We all know that Daredevls, bucktail spinners, and rapalas are excellent lures to haul the slimy beaasts in, but what companies make an affordable lure that seems to consistently please the pike?


----------



## Sask hunter (Sep 11, 2008)

When ice fishing a jighead and a minnow and in open water spoons and whatever you don't want to catch them on when fishing for walleye :rollin:


----------



## knutson24 (Feb 16, 2009)

Believe it or not I'v ehad really good luck jigging a dare devil through the ice with a minnow/smelt. You could also try the "Storm" Wildeye baby pike lur ein the summer. I'ce had extremely good results with those as well. Mostly because pike are territorial.

Knutson


----------



## holmsvc (Nov 26, 2003)

A jig head and a 3 inch or bigger twister tail will work just fine. White is always been a good color.


----------



## BrianLucky13 (Aug 8, 2005)

Raddogs and jointed rapala x raps!!


----------



## Duckslayer100 (Apr 7, 2004)

Any lure at any time you're trying to catch any fish OTHER than pike. They seem to love that :wink:


----------



## mykoo000 (Aug 12, 2010)

These days,archlord money,there are so many choices to labor through, from the most basic, such as paper or plastic at the grocery checkout counter, to the nearly suicide-inducing, such as the friends-and-family plan or unlimited texting.In these tough times, the abundance of life-changing decisions-finances, health care, career moves-can be overwhelming. But don't take it from me. Ask the guy who wrote the book The Psychology of Judgment and Decision Making. That would be Scott Plous, a psychology professor at Wesleyan University. "There's no question that we have more choices than ever before," Plous agreed. "And decisions are generally harder and more time-consuming when there are lots of archlord money alternatives."
Even dog clothes,Steve Jobs, whose technology allows us the misery of 18,000 music selections in our pockets, has to counteract so many choices by wearing the same outfit-blue jeans, black turtleneck , New Balance sneakers-every single day of his life.

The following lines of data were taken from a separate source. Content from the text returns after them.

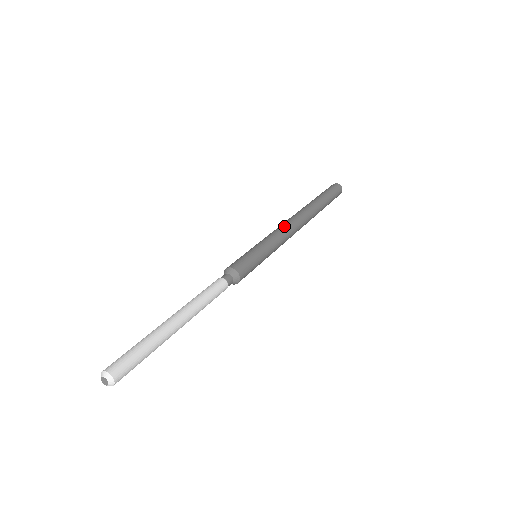
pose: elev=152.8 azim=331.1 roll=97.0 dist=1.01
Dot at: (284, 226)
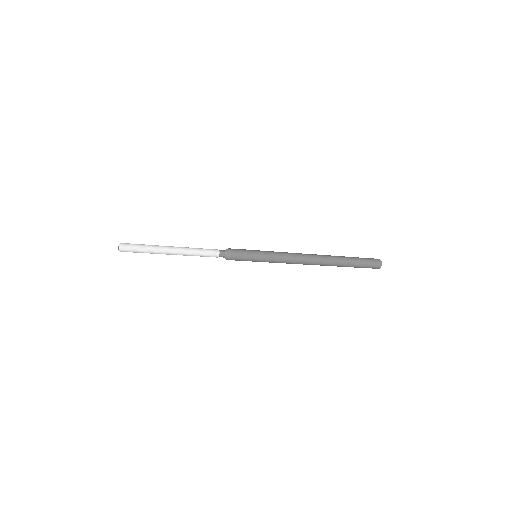
Dot at: occluded
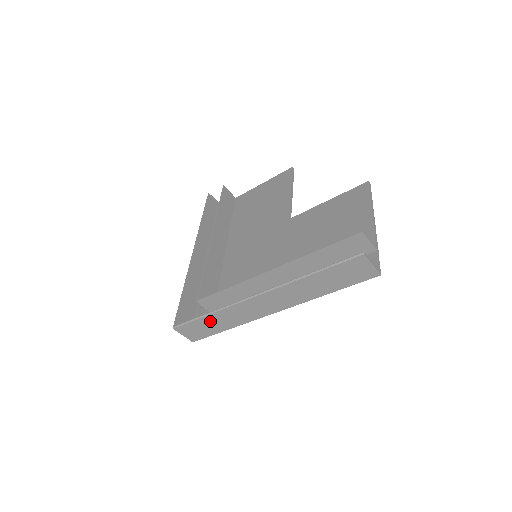
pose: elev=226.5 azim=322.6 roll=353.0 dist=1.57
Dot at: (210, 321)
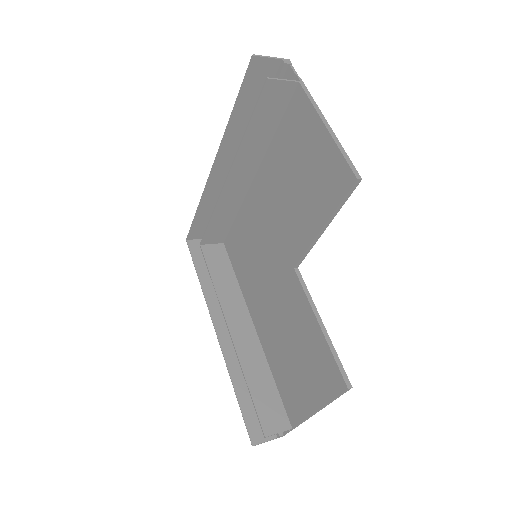
Dot at: (206, 273)
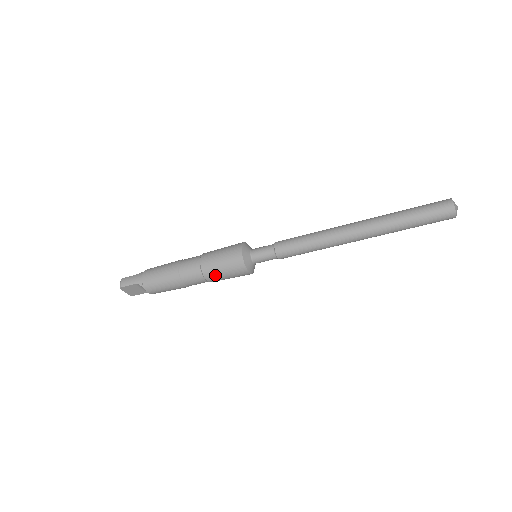
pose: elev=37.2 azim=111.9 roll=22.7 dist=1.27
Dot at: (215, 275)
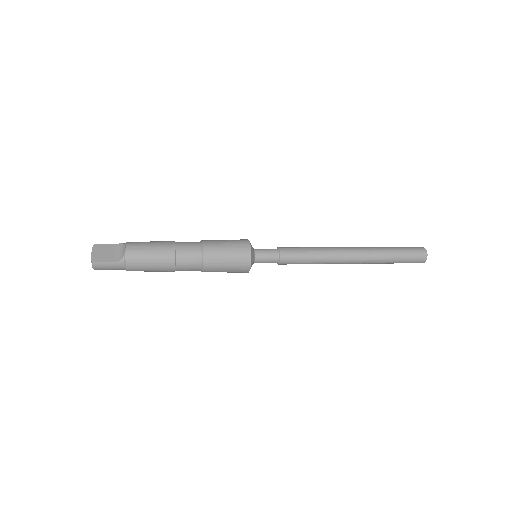
Dot at: occluded
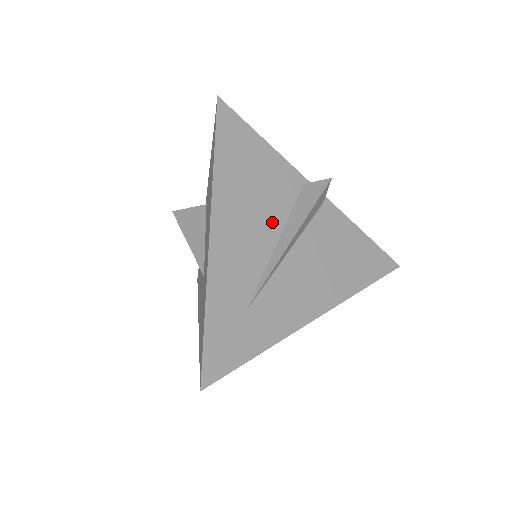
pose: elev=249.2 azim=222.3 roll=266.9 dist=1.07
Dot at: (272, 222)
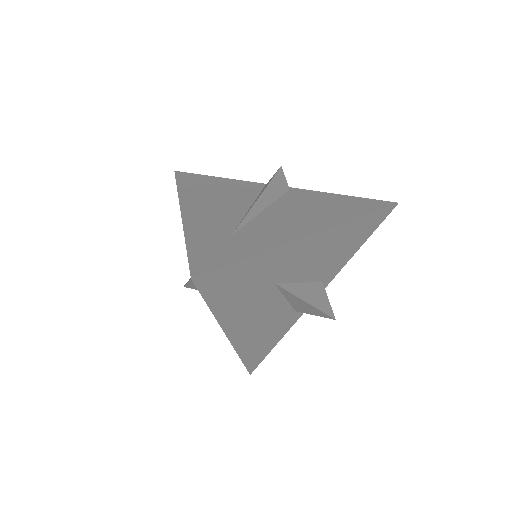
Dot at: (241, 201)
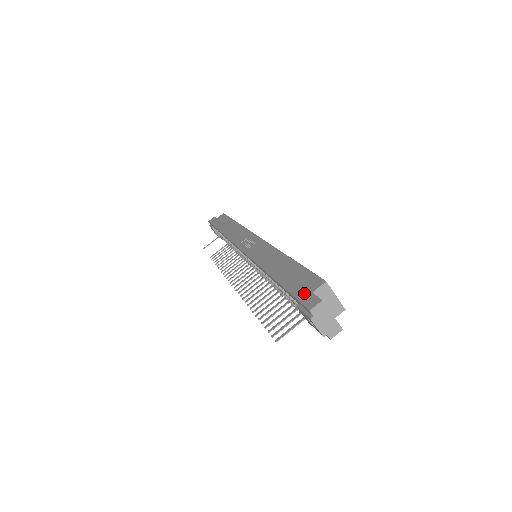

With every move you make, you're bombarded with predicamentsfrom the banal to the extraordinary, and you obviously can't trust yourself to make the right decisions anymore-look where that's gotten you.I know I'm not alone in this. We're all feeling a little needy. Whom can we turn to? Friends and family always have their own agendas; therapists are useless. So, dog clothes who's left?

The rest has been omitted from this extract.